How I learned to fly airplanes

My logbook says I took my discovery flight on March 19, 2019. It was a short flight with Eric, one of the CFIs at Skywalker flight school at the time. I believe I sat right seat (but I don’t remember) and did some basic maneuvers. It was a bit bumpy that day. When I landed and saw Jo (the owner) back at the office I immediately told her I’m in.

Basic requirements

  • 40 hours total minimum flight time
  • 20 hours flight time with an instructor
  • Ground instruction
  • Pass the FAA written exam
  • Pass the FAA practical exam (At least 1 hour on the ground, 1 hour in the air)

Skywalker is a small, family-owned flight school

Jo treats her students like family. She is always working to get you to the next level as quickly and economically as possible, without compromising safety. But you definitely don’t move on until you’re ready. Before your checkride you’ll have to go up with Jo and she’ll be tough on you so be ready. I’ve always felt great about my decision for choosing Skywalker. You never feel like you are being ripped off. If you somehow have your own plane and only have to pay the hourly rate for the instructor you’ll save a lot of money on your training. Plane rental is the biggest expense.

It is hard to get your pilots license

It the business it’s not really called a license, it’s your Airmen Certificate. The FAA just doesn’t give out licenses to anyone. It takes a lot of hard work and dedication. If you’re not self motivated you’ll end up part of the 80% that never complete their training and pass the checkride.

How much does it cost?

I never worried too much about the cost.

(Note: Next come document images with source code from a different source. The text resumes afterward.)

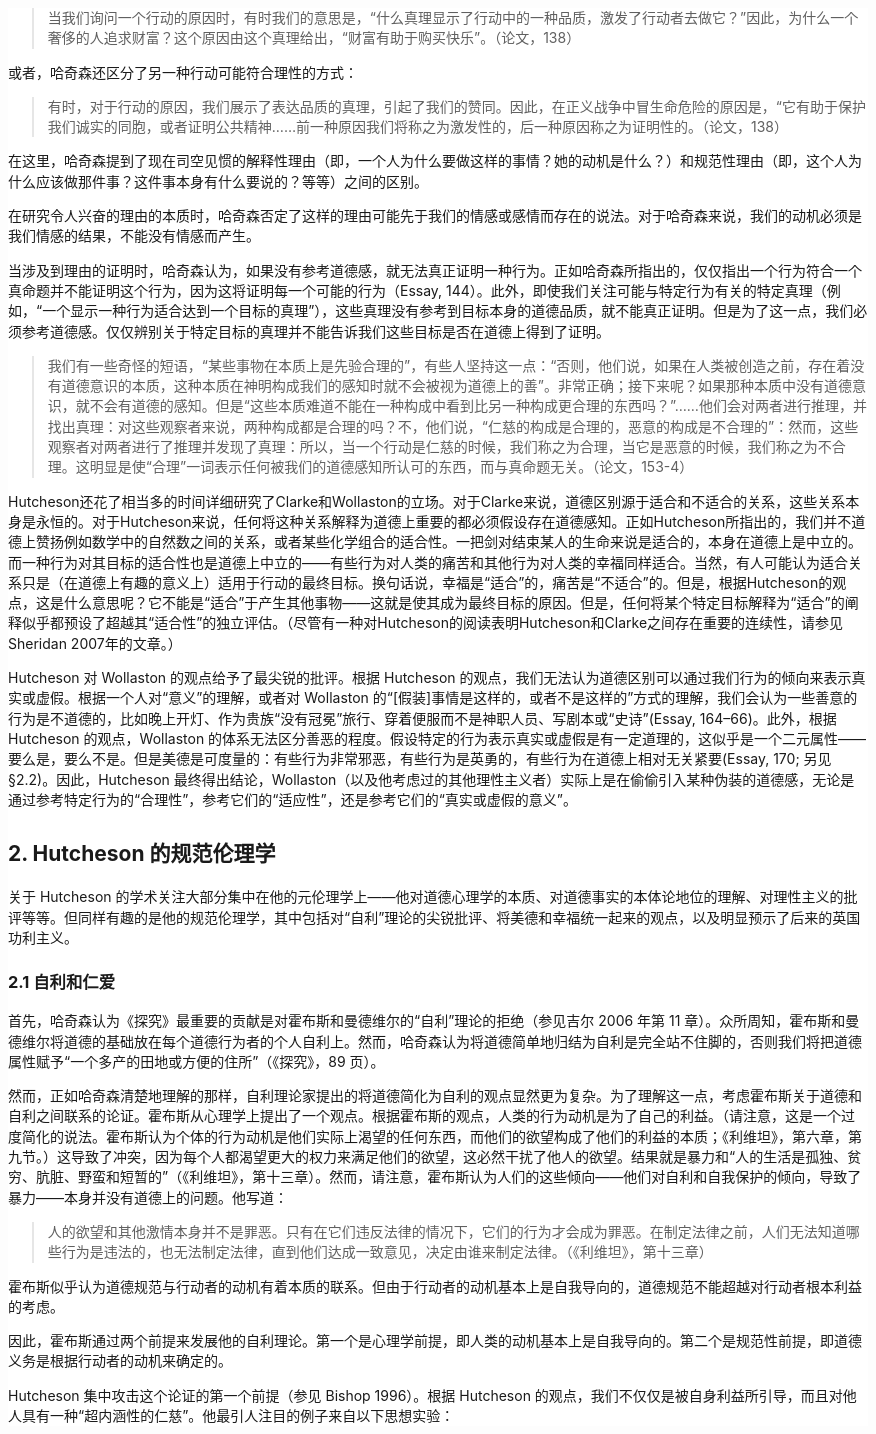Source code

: > 当我们询问一个行动的原因时，有时我们的意思是，“什么真理显示了行动中的一种品质，激发了行动者去做它？”因此，为什么一个奢侈的人追求财富？这个原因由这个真理给出，“财富有助于购买快乐”。（论文，138）

或者，哈奇森还区分了另一种行动可能符合理性的方式：

> 有时，对于行动的原因，我们展示了表达品质的真理，引起了我们的赞同。因此，在正义战争中冒生命危险的原因是，“它有助于保护我们诚实的同胞，或者证明公共精神……前一种原因我们将称之为激发性的，后一种原因称之为证明性的。（论文，138）

在这里，哈奇森提到了现在司空见惯的解释性理由（即，一个人为什么要做这样的事情？她的动机是什么？）和规范性理由（即，这个人为什么应该做那件事？这件事本身有什么要说的？等等）之间的区别。

在研究令人兴奋的理由的本质时，哈奇森否定了这样的理由可能先于我们的情感或感情而存在的说法。对于哈奇森来说，我们的动机必须是我们情感的结果，不能没有情感而产生。

当涉及到理由的证明时，哈奇森认为，如果没有参考道德感，就无法真正证明一种行为。正如哈奇森所指出的，仅仅指出一个行为符合一个真命题并不能证明这个行为，因为这将证明每一个可能的行为（Essay, 144）。此外，即使我们关注可能与特定行为有关的特定真理（例如，“一个显示一种行为适合达到一个目标的真理”），这些真理没有参考到目标本身的道德品质，就不能真正证明。但是为了这一点，我们必须参考道德感。仅仅辨别关于特定目标的真理并不能告诉我们这些目标是否在道德上得到了证明。

> 我们有一些奇怪的短语，“某些事物在本质上是先验合理的”，有些人坚持这一点：“否则，他们说，如果在人类被创造之前，存在着没有道德意识的本质，这种本质在神明构成我们的感知时就不会被视为道德上的善”。非常正确；接下来呢？如果那种本质中没有道德意识，就不会有道德的感知。但是“这些本质难道不能在一种构成中看到比另一种构成更合理的东西吗？”……他们会对两者进行推理，并找出真理：对这些观察者来说，两种构成都是合理的吗？不，他们说，“仁慈的构成是合理的，恶意的构成是不合理的”：然而，这些观察者对两者进行了推理并发现了真理：所以，当一个行动是仁慈的时候，我们称之为合理，当它是恶意的时候，我们称之为不合理。这明显是使“合理”一词表示任何被我们的道德感知所认可的东西，而与真命题无关。（论文，153-4）

Hutcheson还花了相当多的时间详细研究了Clarke和Wollaston的立场。对于Clarke来说，道德区别源于适合和不适合的关系，这些关系本身是永恒的。对于Hutcheson来说，任何将这种关系解释为道德上重要的都必须假设存在道德感知。正如Hutcheson所指出的，我们并不道德上赞扬例如数学中的自然数之间的关系，或者某些化学组合的适合性。一把剑对结束某人的生命来说是适合的，本身在道德上是中立的。而一种行为对其目标的适合性也是道德上中立的——有些行为对人类的痛苦和其他行为对人类的幸福同样适合。当然，有人可能认为适合关系只是（在道德上有趣的意义上）适用于行动的最终目标。换句话说，幸福是“适合”的，痛苦是“不适合”的。但是，根据Hutcheson的观点，这是什么意思呢？它不能是“适合”于产生其他事物——这就是使其成为最终目标的原因。但是，任何将某个特定目标解释为“适合”的阐释似乎都预设了超越其“适合性”的独立评估。（尽管有一种对Hutcheson的阅读表明Hutcheson和Clarke之间存在重要的连续性，请参见Sheridan 2007年的文章。）

Hutcheson 对 Wollaston 的观点给予了最尖锐的批评。根据 Hutcheson 的观点，我们无法认为道德区别可以通过我们行为的倾向来表示真实或虚假。根据一个人对“意义”的理解，或者对 Wollaston 的“[假装]事情是这样的，或者不是这样的”方式的理解，我们会认为一些善意的行为是不道德的，比如晚上开灯、作为贵族“没有冠冕”旅行、穿着便服而不是神职人员、写剧本或“史诗”(Essay, 164–66)。此外，根据 Hutcheson 的观点，Wollaston 的体系无法区分善恶的程度。假设特定的行为表示真实或虚假是有一定道理的，这似乎是一个二元属性——要么是，要么不是。但是美德是可度量的：有些行为非常邪恶，有些行为是英勇的，有些行为在道德上相对无关紧要(Essay, 170; 另见§2.2)。因此，Hutcheson 最终得出结论，Wollaston（以及他考虑过的其他理性主义者）实际上是在偷偷引入某种伪装的道德感，无论是通过参考特定行为的“合理性”，参考它们的“适应性”，还是参考它们的“真实或虚假的意义”。

## 2. Hutcheson 的规范伦理学

关于 Hutcheson 的学术关注大部分集中在他的元伦理学上——他对道德心理学的本质、对道德事实的本体论地位的理解、对理性主义的批评等等。但同样有趣的是他的规范伦理学，其中包括对“自利”理论的尖锐批评、将美德和幸福统一起来的观点，以及明显预示了后来的英国功利主义。

### 2.1 自利和仁爱

首先，哈奇森认为《探究》最重要的贡献是对霍布斯和曼德维尔的“自利”理论的拒绝（参见吉尔 2006 年第 11 章）。众所周知，霍布斯和曼德维尔将道德的基础放在每个道德行为者的个人自利上。然而，哈奇森认为将道德简单地归结为自利是完全站不住脚的，否则我们将把道德属性赋予“一个多产的田地或方便的住所”（《探究》，89 页）。

然而，正如哈奇森清楚地理解的那样，自利理论家提出的将道德简化为自利的观点显然更为复杂。为了理解这一点，考虑霍布斯关于道德和自利之间联系的论证。霍布斯从心理学上提出了一个观点。根据霍布斯的观点，人类的行为动机是为了自己的利益。（请注意，这是一个过度简化的说法。霍布斯认为个体的行为动机是他们实际上渴望的任何东西，而他们的欲望构成了他们的利益的本质；《利维坦》，第六章，第九节。）这导致了冲突，因为每个人都渴望更大的权力来满足他们的欲望，这必然干扰了他人的欲望。结果就是暴力和“人的生活是孤独、贫穷、肮脏、野蛮和短暂的”（《利维坦》，第十三章）。然而，请注意，霍布斯认为人们的这些倾向——他们对自利和自我保护的倾向，导致了暴力——本身并没有道德上的问题。他写道：

> 人的欲望和其他激情本身并不是罪恶。只有在它们违反法律的情况下，它们的行为才会成为罪恶。在制定法律之前，人们无法知道哪些行为是违法的，也无法制定法律，直到他们达成一致意见，决定由谁来制定法律。（《利维坦》，第十三章）

霍布斯似乎认为道德规范与行动者的动机有着本质的联系。但由于行动者的动机基本上是自我导向的，道德规范不能超越对行动者根本利益的考虑。

因此，霍布斯通过两个前提来发展他的自利理论。第一个是心理学前提，即人类的动机基本上是自我导向的。第二个是规范性前提，即道德义务是根据行动者的动机来确定的。

Hutcheson 集中攻击这个论证的第一个前提（参见 Bishop 1996）。根据 Hutcheson 的观点，我们不仅仅是被自身利益所引导，而且对他人具有一种“超内涵性的仁慈”。他最引人注目的例子来自以下思想实验：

I knew ballmark what it would take but I knew I would be spreading training over a year so it wasn’t going to be a huge up hit to our checking acccount. You also just pay for when you fly at Skywalker which is so great. You can buy blocks of time and save a bit on the hourly rate also. Jo likes to start students in the Cessna 172 because it’s very easy to handle. It’s heavy so it handles bumps well and has large wings so it glides really well. Once you are proficient she’ll move you over to the Cessna 150 which is slightly more challenging to fly. The 150 does not glide as well so on final if you chop the power it will drop faster. It also has much less power, so if you get into a pickle and need to climb out fast, be prepared to need much more room to gain altitude (ask me how I know). The 150 is also a two seater and quite a bit smaller in the cabin so its less comfortable, but it is about $40 less per hour to rent! So as you build solo hours and practice checkride prep you can save quite a bit of money by flying the 150. I’ll probably end up with about 55 hours of training to get my license so times that by the plane rental cost ($100-$140) and instructor hourly rate of $45 and you have the cost. Many hours of that time are solo so you get a break by not being charged for instructor time. It’s not cheap to learn to fly but if you look up to the sky and dream about airplanes, it’s so worth it.

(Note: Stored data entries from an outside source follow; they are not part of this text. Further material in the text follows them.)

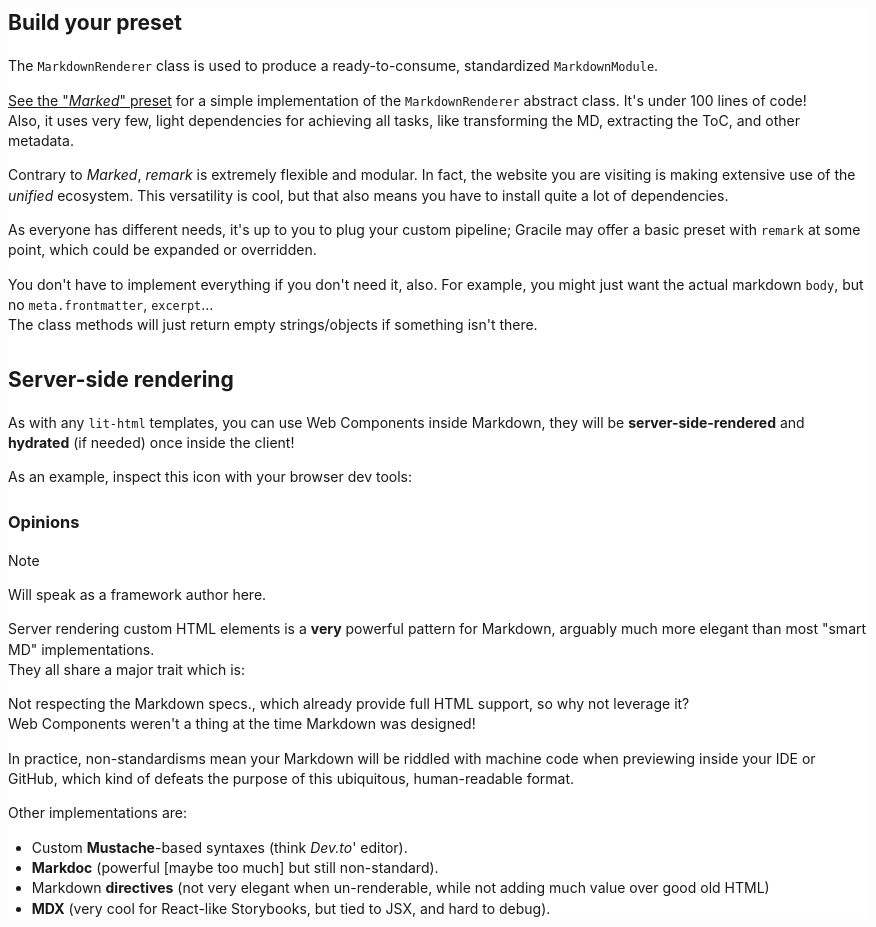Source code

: ## Build your preset

The `MarkdownRenderer` class is used to produce a ready-to-consume, standardized `MarkdownModule`.

[See the "_Marked_" preset](https://github.com/gracile-web/gracile/blob/main/packages/addons/markdown-preset-marked) for a simple implementation of the `MarkdownRenderer` abstract class. It's under 100 lines of code!  
Also, it uses very few, light dependencies for achieving all tasks, like transforming the MD, extracting the ToC, and other metadata.

Contrary to _Marked_, _remark_ is extremely flexible and modular. In fact, the website you are visiting is making extensive use of the _unified_ ecosystem.
This versatility is cool, but that also means you have to install quite a lot of dependencies.

As everyone has different needs, it's up to you to plug your custom pipeline; Gracile may offer a basic preset with `remark` at some point, which could be expanded or overridden.

You don't have to implement everything if you don't need it, also. For example,
you might just want the actual markdown `body`, but no `meta.frontmatter`, `excerpt`…  
The class methods will just return empty strings/objects if something isn't there.





## Server-side rendering

As with any `lit-html` templates, you can use Web Components inside Markdown,
they will be **server-side-rendered** and **hydrated** (if needed) once
inside the client!

As an example, inspect this icon with your browser dev tools:

<div align="center">
<gr-icon name="link" style="--gr-icon-width: 2rem; --gr-icon-height: 2rem;"></gr-icon>
</div>

### Opinions

> [!NOTE]
> Will speak as a framework author here.

Server rendering custom HTML elements is a **very** powerful pattern for
Markdown, arguably much more elegant than most "smart MD" implementations.  
They all share a major trait which is:

Not respecting the Markdown specs., which already provide full HTML support,
so why not leverage it?  
Web Components weren't a thing at the time Markdown was designed!

In practice, non-standardisms mean your Markdown will be riddled with machine
code when previewing inside your IDE or GitHub, which kind of defeats the
purpose of this ubiquitous, human-readable format.

Other implementations are:

- Custom **Mustache**-based syntaxes (think _Dev.to_' editor).
- **Markdoc** (powerful \[maybe too much\] but still non-standard).
- Markdown **directives** (not very elegant when un-renderable, while not adding much value
  over good old HTML)
- **MDX** (very cool for React-like Storybooks, but tied to JSX, and hard to debug).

I have grown to love the little 150

I spent so much time (close to 20 hours) in the 172 that I didn’t really want to switch. I reluctantly gave the 150 a try. At first I hated it. It got tossed around by the smallest amount of wind, it dropped out of the sky if you reduced power, it was more sensitive on the pitch, it was cramped and it had more limitations than the 172 like no forward slips with full flaps. But after logging a few hours I grew to love it. Now I like flying it more than the 172. The 172 is a pickup truck, and the 150 feels like that Escort you can whip around corners and have a ton of fun in. I still miss not getting tossed around so much by the smallest amount of wind but that’s about it. It’s also good preparation for flying my homebuilt which will closer to the weight of the 150 than the 172.